Another whose best races are planned for later, Olympic 800-meter champion Joaquim Cruz of Brazil, would have preferred not to run at all. He had been exhausted by a trip from Eugene, Ore. to Sao Paulo the week before. But he had promised to run the mile at UCLA against Steve Scott, who had narrowly beaten him in last year's meet, and his mother was visiting from Brazil, so he came up with a gutty, revelatory race.
Mark Fricker, the race rabbit, towed the field through quarters of 57.9 and 1:57.3, and Jack Buckner of Great Britain grabbed the lead with one lap to go. "I didn't know who this guy was who passed me," Cruz said later. He stayed in second down the backstretch, running tentatively, wondering how much the pace had taken out of him.
Then, with 250 yards to go, Scott came tearing past. "I wanted to get the jump on him," said Scott, "and I wanted to disrupt Cruz's rhythm." This he achieved by cutting in on him. By the middle of the turn, Scott had a five-yard lead and Cruz was wallowing, seeming strangely listless.
"He surprised me with that," said Cruz. "I thought he'd wait to the last 100. I stopped a little to think what to do now."
The answer must not have come to him until there were only 80 yards to run. Then he launched a frantic sprint.
"I thought I had it in the stretch," said Scott. "The crowd wasn't yelling like anyone was coming. I should have looked over my shoulder. I'm sure I could have found another gear. I was in a relaxed sprint. I could have gone to a clawing, groaning, maniac sprint."
As it was, Cruz just got his shoulder ahead before the tape. It was close enough for there to be some question about who won. " Cruz won," said Scott. "I know about these things."
Cruz's time was 3:53.19, .01 ahead of Scott. Cruz was given the male Athlete of the Meet award; Lewis's jumping was statistically superior, but Cruz's sprint lifted the heart. "I didn't know I'd catch him until I actually caught him," said Cruz with a grin of amazement, as if he were wondering a little, with everyone, what other miracles might be in there, what might come out when he is rested and at his peak.
"Hey, it is May," said Lewis, bolstering the theme of noble beginnings. "As time goes on, the variables [against, for example, his popping the world record] will lessen. Before the cramp, I felt good. I was jumping well enough to go farther than 28-9. I could run off the board better. I'll just keep jumping and jumping...."

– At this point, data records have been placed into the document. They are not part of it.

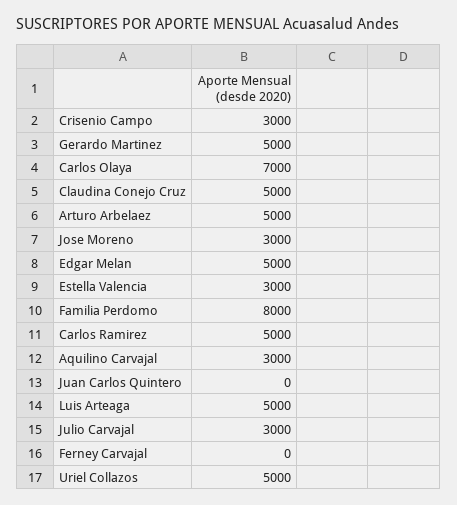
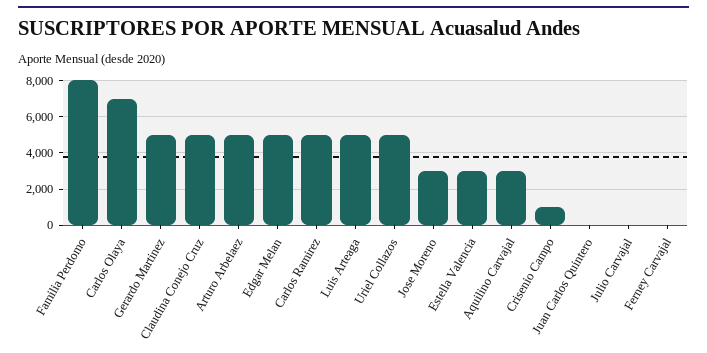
  {
-   "Crisenio Campo": 3000,
+   "Crisenio Campo": 1000,
    "Gerardo Martinez": 5000,
    "Carlos Olaya": 7000,
    "Claudina Conejo Cruz": 5000,
    "Arturo Arbelaez": 5000,
    "Jose Moreno": 3000,
    "Edgar Melan": 5000,
    "Estella Valencia": 3000,
    "Familia Perdomo": 8000,
    "Carlos Ramirez": 5000,
    "Aquilino Carvajal": 3000,
    "Juan Carlos Quintero": 0,
    "Luis Arteaga": 5000,
-   "Julio Carvajal": 3000,
+   "Julio Carvajal": 0,
    "Ferney Carvajal": 0,
    "Uriel Collazos": 5000
  }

He made it sound like rather common labor, which seems a switch for the man whose individuality has redefined the star system in track. ("Let's make this dramatic," he said to the UCLA trainer. "Put the ice on my leg while I'm talking to Marty Liquori on camera.") But the fact is, Lewis feels a lot younger and fresher than he expected to find himself at the advanced age of 23.